Abstract: Liberalization of the European automobile distribution system in 2002 limits the ability of manufacturers to impose vertical restraints, leading to a substantial increase in competitive pressure among dealers. We estimate an equilibrium model of profit maximization to evaluate how dealers change their innovation adoption strategies following the elimination of exclusive territories. Using French data we evaluate the existence of complementarities between the
adoption of software applications and the scale of production. Firms view these innovations as substitutes and concentrate their effort in one type of software as they expand their scale of production. Results are robust to the existence of unobserved heterogeneity.

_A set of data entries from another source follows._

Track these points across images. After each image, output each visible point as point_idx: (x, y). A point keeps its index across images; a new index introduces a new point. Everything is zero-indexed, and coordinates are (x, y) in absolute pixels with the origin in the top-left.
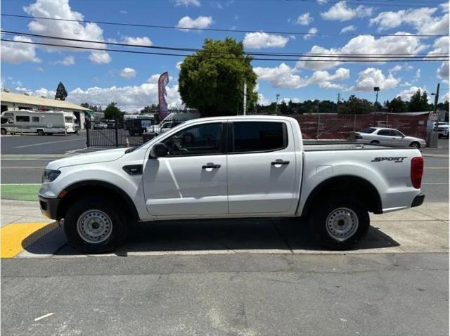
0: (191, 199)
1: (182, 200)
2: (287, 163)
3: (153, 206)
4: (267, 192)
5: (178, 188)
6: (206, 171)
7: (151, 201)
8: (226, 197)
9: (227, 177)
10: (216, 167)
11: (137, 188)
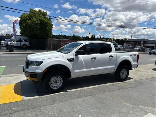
0: (88, 69)
1: (85, 70)
2: (113, 56)
3: (76, 73)
4: (108, 66)
5: (84, 66)
6: (92, 60)
7: (76, 71)
8: (97, 68)
9: (98, 61)
10: (95, 58)
11: (72, 66)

Co-authors: Tobias Kretschmer (Institute for Communications Economics, Ludwig-Maximilians-Universität-München) and José C. Pernías (Universidad Jaume I de Castellón).

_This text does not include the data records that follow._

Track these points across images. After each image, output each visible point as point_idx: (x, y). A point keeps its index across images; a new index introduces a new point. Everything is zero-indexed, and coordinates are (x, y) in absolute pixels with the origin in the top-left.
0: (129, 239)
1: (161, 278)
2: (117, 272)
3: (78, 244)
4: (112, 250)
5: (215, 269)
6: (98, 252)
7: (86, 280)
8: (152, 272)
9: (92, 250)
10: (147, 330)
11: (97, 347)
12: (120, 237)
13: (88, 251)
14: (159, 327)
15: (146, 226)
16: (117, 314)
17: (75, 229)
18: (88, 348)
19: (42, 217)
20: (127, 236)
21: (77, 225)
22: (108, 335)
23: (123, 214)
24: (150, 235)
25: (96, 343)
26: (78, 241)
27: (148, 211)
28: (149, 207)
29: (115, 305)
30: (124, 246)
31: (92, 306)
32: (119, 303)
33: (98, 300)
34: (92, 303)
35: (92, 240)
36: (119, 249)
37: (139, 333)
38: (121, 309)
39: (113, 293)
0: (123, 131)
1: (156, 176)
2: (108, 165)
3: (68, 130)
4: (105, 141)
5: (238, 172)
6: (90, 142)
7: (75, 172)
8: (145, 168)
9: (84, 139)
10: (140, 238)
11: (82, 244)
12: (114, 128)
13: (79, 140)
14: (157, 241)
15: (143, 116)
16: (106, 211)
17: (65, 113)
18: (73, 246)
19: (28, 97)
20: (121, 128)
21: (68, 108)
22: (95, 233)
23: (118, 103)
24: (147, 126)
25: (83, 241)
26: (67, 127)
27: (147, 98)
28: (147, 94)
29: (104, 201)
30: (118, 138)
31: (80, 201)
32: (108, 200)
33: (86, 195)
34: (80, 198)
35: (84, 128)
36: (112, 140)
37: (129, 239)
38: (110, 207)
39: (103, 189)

Publication:American Economic Review, forthcoming (accepted April 2011).
JEL: C35, L86, O31.
First version: October 2008.
Current version: April 2011.
Funding: NET Institute; Anglo-German Foundation; the Research
Council of Norway; and Spanish Ministry of Science and Technology.
Seminars: Universidad de Alicante, Freie
Universität Berlin, U.S. Federal Communications Commission, Kyoto University, Universidade
Técnica de Lisboa, Ludwig-Maximilians-Universität-München,
University of Southern Denmark at Odense, University of Texas at Austin, Universiteit Utretch, Wissenschaftszentrum
Berlin für Sozialforschung (WZB).
Conferences: 2008 LACEA/LAMES meeting
in Rio de Janeiro; V Jornadas sobre Integración Económica, Castellón; 2009 Winter Workshop at the Centre for Competition
and Regulatory Policy at City University London; the 10th CEPR Conference on Applied Industrial Organization, Mannheim, May 2009; and the 2010 NET Institute Conference on Network Economics; and the 2011 SEEK kick-off Conference at ZEW.